Planning to do a physical GPU swap test to determine if the issue follows a specific card or stays with the slot. Will report
you tried running nvtop during inferencing ? it shows the link speed there. power management may have it run at lower rates when it’s idle.
pcie gen5 dual blackwell had never not worked across all the wrx90 and trx50 boards I have.
Wendell - honoured to get a response from the zen-master himself, thank you! Never miss a YT episode!
and yes you were absolutely right. It’s aggressive power management. I was checking lspci at idle like a fool and seeing Gen 1, panicking.
Fired up nvtop as you suggested and watched it during actual load (DeepSeek 671B on Ollama). During model loading, both cards jumped to Gen 4@16x. During inference the speeds flip around constantly - Gen 4 under heavy transfer, dropping back down when idle between token batches.
Peak throughput I’m seeing is around 26 GiB/s RX on GPU 0, which is ~82% of Gen 4 theoretical max. Both cards working, both hitting Gen 4 under load, system is healthy.
One question though - are you actually seeing Gen 5 (32GT/s) on your WRX90/TRX50 setups, or is Gen 4 the practical ceiling right now? nvtop never shows higher than Gen 4 for me even under maximum load. Wondering if Gen 5 negotiation is still a firmware/driver maturity thing across the board, or if I should be investigating further.
Thanks again for the quick sanity check - saved me from unnecessary RMA conversations.
Those cards should do gen5. Maybe load optimized defaults, make sure you’re on latest bios. Theres going to be yet another asus bios update to fix some bugs I found they’re promising to fix… in a few weeks probably…
load optimized defaults and rollback any customizations you did trying to troubleshoot the issue and it should pick right up.
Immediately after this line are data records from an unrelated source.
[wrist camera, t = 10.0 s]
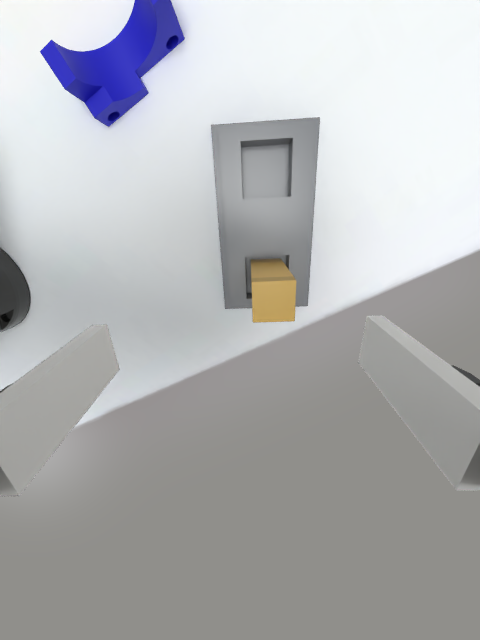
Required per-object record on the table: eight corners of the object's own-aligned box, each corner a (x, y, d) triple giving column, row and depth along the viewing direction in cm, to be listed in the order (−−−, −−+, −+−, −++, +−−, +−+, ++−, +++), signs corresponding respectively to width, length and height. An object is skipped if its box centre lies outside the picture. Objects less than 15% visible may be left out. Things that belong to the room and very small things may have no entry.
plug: (251, 288, 35) (252, 322, 24) (250, 259, 33) (251, 282, 22) (279, 287, 34) (294, 321, 23) (280, 258, 33) (296, 280, 22)
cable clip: (109, 127, 29) (76, 106, 23) (82, 84, 27) (40, 51, 22) (193, 56, 26) (178, 14, 21) (167, 5, 25) (144, -56, 19)
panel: (225, 306, 37) (223, 315, 34) (212, 127, 28) (207, 116, 25) (306, 303, 36) (311, 312, 33) (317, 120, 28) (326, 108, 24)
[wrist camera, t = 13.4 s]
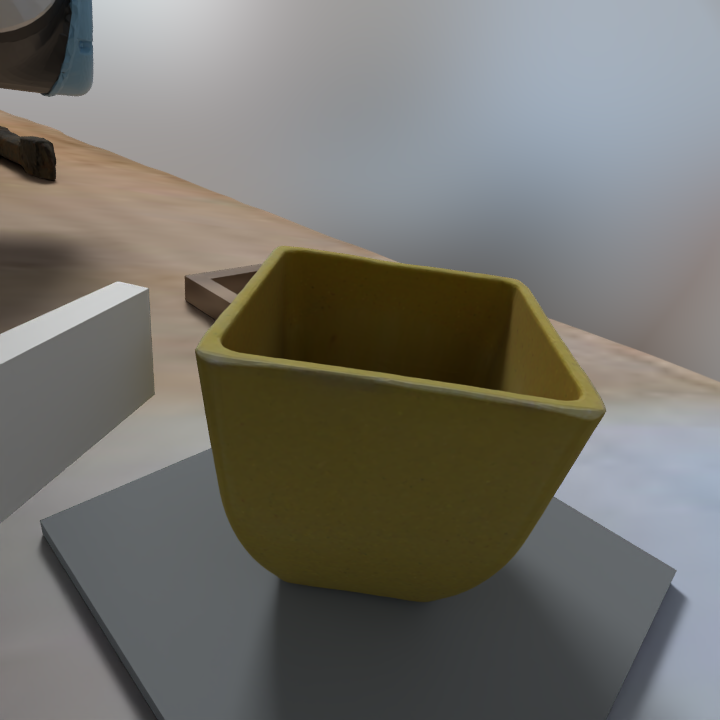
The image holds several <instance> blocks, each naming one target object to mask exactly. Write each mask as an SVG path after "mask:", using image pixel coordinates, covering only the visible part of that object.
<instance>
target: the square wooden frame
mask: <svg viewBox="0 0 720 720" xmlns="http://www.w3.org/2000/svg"><path fill="white" fill-rule="evenodd" d="M261 265H262V264H258V265H251V266H245V267H238V268H232V269H225V270H219V271H212V272H206V273H199V274H193V275H186V276H185V300H186V301H187V302H189V303H190V304H192V305H194V306H195V307H197V308H198V309H200V310H201V311H203V312H204V313H206V314H207V315H209V316H210V317H212V318H213V319H215V320H217V319H218V317H219V316H220V315H221V313H222V312H223V311H224V310H225V309H226V308H227V307H228V306H229V305H230V304H231V303H232V301H233V300H234V299H235V298H236V296H237V295H238V294H239V293H240V292H241V291H242V289H243V288H244V287H245V286H246V284H247V283H248V282H249V281H250V279H251V278H252V277H253V276H254V275H255V274H256V272H257V271H258V270H259V268H260V267H261Z"/></svg>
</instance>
if you’re on ubuntu 24.04 I recommend installing the oem-c kernel which is a bit newer than the latest on 24.04 and that can help squeezing out ever last bit of perf.
2 Likes
Thanks Wendell - really appreciate you confirming Gen 5 should be achievable on this platform. Good to know it’s config/BIOS rather than a hardware ceiling.
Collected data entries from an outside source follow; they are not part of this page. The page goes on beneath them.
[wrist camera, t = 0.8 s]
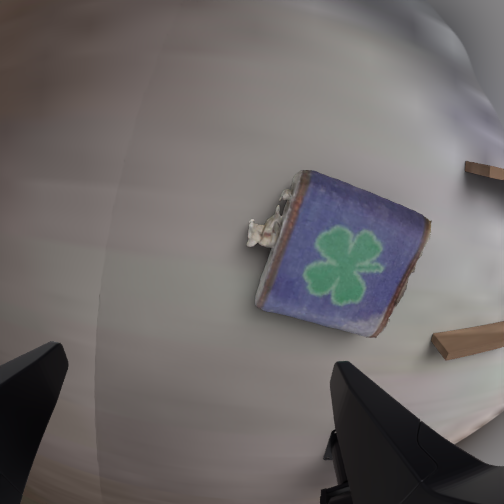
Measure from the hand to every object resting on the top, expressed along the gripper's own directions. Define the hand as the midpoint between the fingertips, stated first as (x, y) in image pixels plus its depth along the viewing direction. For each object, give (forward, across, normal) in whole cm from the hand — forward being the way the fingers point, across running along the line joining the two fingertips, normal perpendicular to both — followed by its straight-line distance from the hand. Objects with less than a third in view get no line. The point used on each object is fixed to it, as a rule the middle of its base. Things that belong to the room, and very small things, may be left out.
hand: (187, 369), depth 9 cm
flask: (+13, -11, +1) cm, 18 cm away
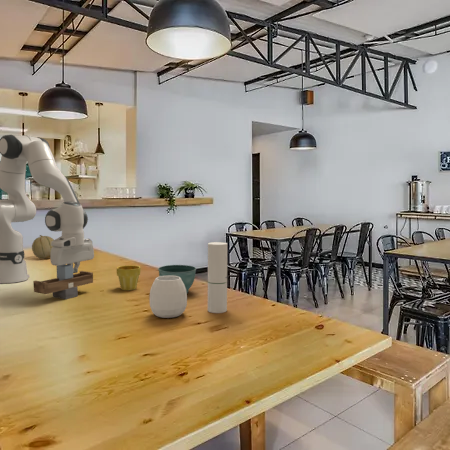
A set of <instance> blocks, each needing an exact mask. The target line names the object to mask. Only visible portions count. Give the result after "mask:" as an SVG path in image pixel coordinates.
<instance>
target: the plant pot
mask: <svg viewBox="0 0 450 450" xmlns="http://www.w3.org/2000/svg"><path fill="white" fill-rule="evenodd" d="M116 276H117V277H118V281H119V285H120V290H122V291H134V290H137V287H138V281H139V276H141V266H140V265H134V264H132V265H130V264H128V265H119V266H117V267H116Z"/></svg>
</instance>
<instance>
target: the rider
mask: <svg viewBox="0 0 450 450" xmlns="http://www.w3.org/2000/svg"><path fill="white" fill-rule="evenodd" d="M73 268H74V264H73V265H67V264H64V265H59V266H56V278H59V281H61V280H66V279H70V278H73V274H74V273H73Z"/></svg>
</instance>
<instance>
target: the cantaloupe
mask: <svg viewBox="0 0 450 450" xmlns="http://www.w3.org/2000/svg"><path fill="white" fill-rule="evenodd" d="M53 240H55V239H54V238H53V237H51V236H48V235H42V234H39V236H38V237H36V238H35V239H34V240H33V242H32V243H31V250H32V253H33V255H34V256H35V257H36V258H38V259H41V260H48V259H51V249H52V247H54V246H51V242H52V241H53Z"/></svg>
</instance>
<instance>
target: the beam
mask: <svg viewBox="0 0 450 450" xmlns="http://www.w3.org/2000/svg"><path fill="white" fill-rule="evenodd" d="M93 283H94V272H92V271H84V270H80V271H79V273H78V272H77V273H73V278H70V279H66V280H61V281H59V278H57V277H56V278H51V279H47V280H41V281H40V280H33V284H32V285H33V293H36V294H42V295H49V294H52V298H55V299H56V298H57V299H62V300H70V299H73V298H76V297H78V295H79V294H78V292H79V291H78V287H81V286H85V285H88V284H93Z"/></svg>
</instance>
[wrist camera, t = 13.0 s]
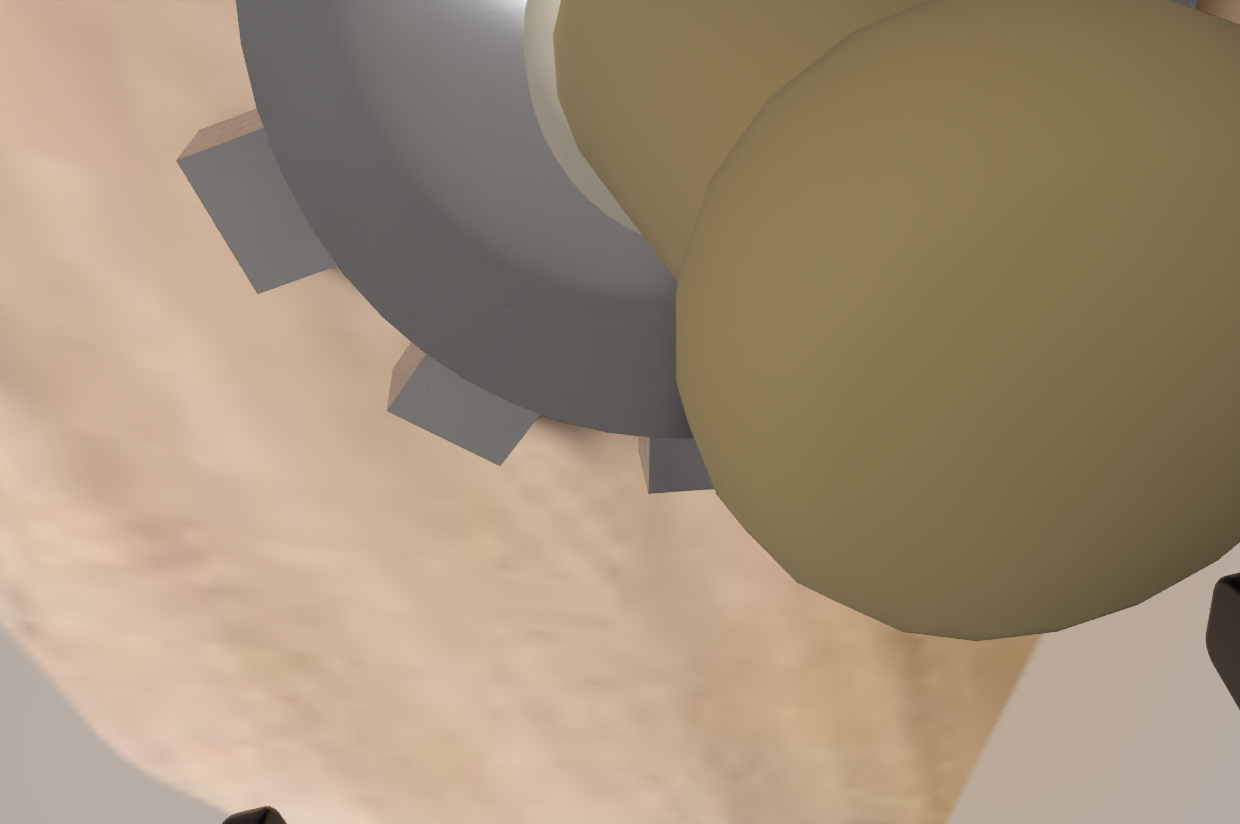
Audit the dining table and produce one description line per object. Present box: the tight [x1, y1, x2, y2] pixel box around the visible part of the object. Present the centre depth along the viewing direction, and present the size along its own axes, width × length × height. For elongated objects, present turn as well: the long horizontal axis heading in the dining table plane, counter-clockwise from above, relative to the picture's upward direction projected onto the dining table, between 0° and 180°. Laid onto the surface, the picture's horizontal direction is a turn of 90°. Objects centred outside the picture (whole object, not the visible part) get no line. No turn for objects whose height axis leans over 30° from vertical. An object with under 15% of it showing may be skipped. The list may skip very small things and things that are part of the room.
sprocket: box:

Will load optimized defaults and roll back my troubleshooting tweaks. Currently stable at Gen 4 (~26 GiB/s) so I’ll probably wait for that incoming BIOS fix you mentioned before pushing further - no sense chasing it twice.
Will also get the oem-c kernel installed on the Ubuntu 24.04 side.
Thanks again for taking the time.
UPDATE: Followed Wendell’s advice — reset to factory BIOS defaults. Both RTX 6000 PRO Blackwells now running at PCIe Gen5 x16. DeepSeek 671B humming along. Thanks Wendell! 
2 Likes